CCPC publishes full written determination on Phoenix-Cellnex deal

November 25, 2025

In February 2025, the Competition and Consumer Protection Commission (CCPC) cleared, subject to legally binding commitments, the acquisition of Cellnex Ireland Limited by Phoenix Tower International (M/24/018). In Ireland, both parties operated in the passive infrastructure sector, owning and managing portfolios of macro passive network infrastructure sites (towers and masts), which are critical infrastructure for mobile network operators.

The acquisition was originally notified to the CCPC in March 2024. Following an extended preliminary investigation, the CCPC determined in July 2024 that a full investigation was required to establish if the proposed transaction would lead to a substantial lessening of competition in the State. The transaction was valued at €971 million, and the commitments, which were proposed by Phoenix and approved by the CCPC, were substantial in scale and scope.

The CCPC had concerns that the acquisition—in which Phoenix was acquiring Cellnex’s portfolio of towers and masts, which are critical infrastructure for mobile network operators—would lead to a substantial lessening of competition, at both national and local levels. Under the commitments given to the CCPC, Phoenix agreed to divest sites in all areas where the merger would reduce competitors from 3 to 2 or 2 to 1, as well as certain new sites under development or which are identified to be developed in the coming years.

In October 2025, Ancala, a London-based infrastructure manager, acquired the divestment package of 300 sites, following a divestment process which included being approved as a suitable purchaser by the CCPC.

Today, the CCPC has published the full 260-page determination detailing the extensive investigation.

At a media briefing in CCPC headquarters in Dublin 1, Úna Butler, Member of the Commission, said:

“Publishing our full determination in this case is an important step in ensuring transparency around how we assess complex mergers. This was one of the largest transactions ever reviewed by the CCPC, and it required detailed economic analysis and extensive engagement with stakeholders.

“The commitments secured in this case are significant and designed to protect competition, which ultimately benefits users of mobile telecoms services, which include nearly all businesses and consumers in Ireland.

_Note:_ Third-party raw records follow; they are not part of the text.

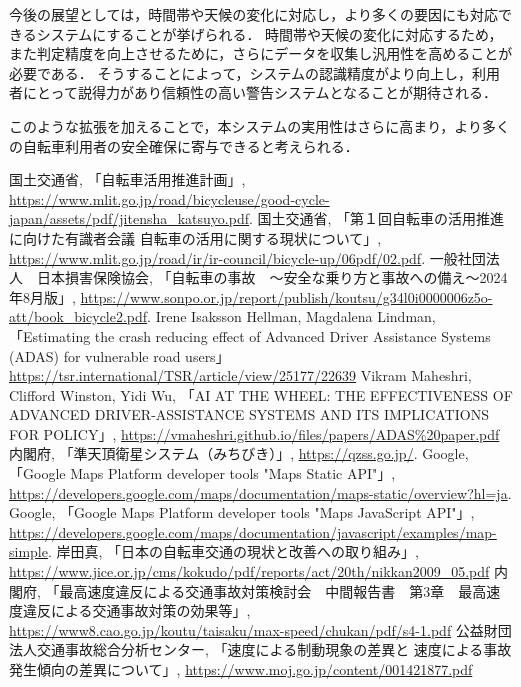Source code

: \documentclass[uplatex,dvipdfmx]{jsarticle}
\begin{document}
今後の展望としては，時間帯や天候の変化に対応し，より多くの要因にも対応できるシステムにすることが挙げられる．
時間帯や天候の変化に対応するため，また判定精度を向上させるために，さらにデータを収集し汎用性を高めることが必要である．
そうすることによって，システムの認識精度がより向上し，利用者にとって説得力があり信頼性の高い警告システムとなることが期待される．

このような拡張を加えることで，本システムの実用性はさらに高まり，より多くの自転車利用者の安全確保に寄与できると考えられる．

\begin{thebibliography}{16}
 国土交通省, 「自転車活用推進計画」, \url{https://www.mlit.go.jp/road/bicycleuse/good-cycle-japan/assets/pdf/jitensha_katsuyo.pdf}.
  国土交通省, 「第１回自転車の活用推進に向けた有識者会議 自転車の活用に関する現状について」, \url{https://www.mlit.go.jp/road/ir/ir-council/bicycle-up/06pdf/02.pdf}.
 一般社団法人　日本損害保険協会, 「自転車の事故　〜安全な乗り方と事故への備え〜2024年8月版」, \url{https://www.sonpo.or.jp/report/publish/koutsu/g34l0i0000006z5o-att/book_bicycle2.pdf}.
 Irene Isaksson Hellman, Magdalena Lindman, 「Estimating the crash reducing effect of Advanced Driver Assistance Systems (ADAS) for vulnerable road users」\url{https://tsr.international/TSR/article/view/25177/22639}
 Vikram Maheshri, Clifford Winston, Yidi Wu, 「AI AT THE WHEEL:
THE EFFECTIVENESS OF ADVANCED DRIVER-ASSISTANCE SYSTEMS AND ITS IMPLICATIONS FOR POLICY」, \url{https://vmaheshri.github.io/files/papers/ADAS%20paper.pdf}
 内閣府, 「準天頂衛星システム（みちびき）」, \url{https://qzss.go.jp/}.
 Google, 「Google Maps Platform developer tools "Maps Static API"」, \url{https://developers.google.com/maps/documentation/maps-static/overview?hl=ja}.
 Google, 「Google Maps Platform developer tools "Maps JavaScript API"」, \url{https://developers.google.com/maps/documentation/javascript/examples/map-simple}.
 岸田真, 「日本の自転車交通の現状と改善への取り組み」, \url{https://www.jice.or.jp/cms/kokudo/pdf/reports/act/20th/nikkan2009_05.pdf}
 内閣府, 「最高速度違反による交通事故対策検討会　中間報告書　第3章　最高速度違反による交通事故対策の効果等」, \url{https://www8.cao.go.jp/koutu/taisaku/max-speed/chukan/pdf/s4-1.pdf}
 公益財団法人交通事故総合分析センター, 「速度による制動現象の差異と
速度による事故発生傾向の差異について」, \url{https://www.moj.go.jp/content/001421877.pdf}

\end{thebibliography}
\end{document}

“Following the investigation, and having considered the commitments given by Phoenix, the CCPC determined that the proposed acquisition would not substantially lessen competition and, as a result, could be put into effect.”

Key points from the investigation:

  • Passive infrastructure, which includes towers or masts, is crucial for mobile network operators and other electronic communications service providers. Mobile operators fix active network equipment to it, including antennae and dishes.
  • Cellnex entered the Irish market in 2019, and Phoenix entered the Irish market in 2020. Previously, it was common for towers and masts in Ireland to be owned directly by mobile network operators, but over the past decade these have been sold to private operators including Phoenix and Cellnex.
  • The CCPC identified potential competition concerns in the hosting services market for macro passive network infrastructure (towers and masts), which are essential for mobile network operators.
  • These concerns focused on the risk of higher prices and/or lower service quality for mobile operators and, ultimately, consumers, due to reduced competition.
  • To address these concerns, Phoenix Tower International agreed to substantial legally binding commitments, including:
  • Divestment of sites in areas where the merger would reduce competitors from 3 to 2 or 2 to 1.
  • Divestment of new sites under development that were part of existing agreements with mobile network operators.

These commitments aim to protect existing competition by enabling another competitor to enter or expand in the market, replacing competition lost due to the merger.

To ensure compliance with these commitments, an independent monitoring trustee, who will have all the rights and powers necessary to monitor compliance with the commitments, has been appointed.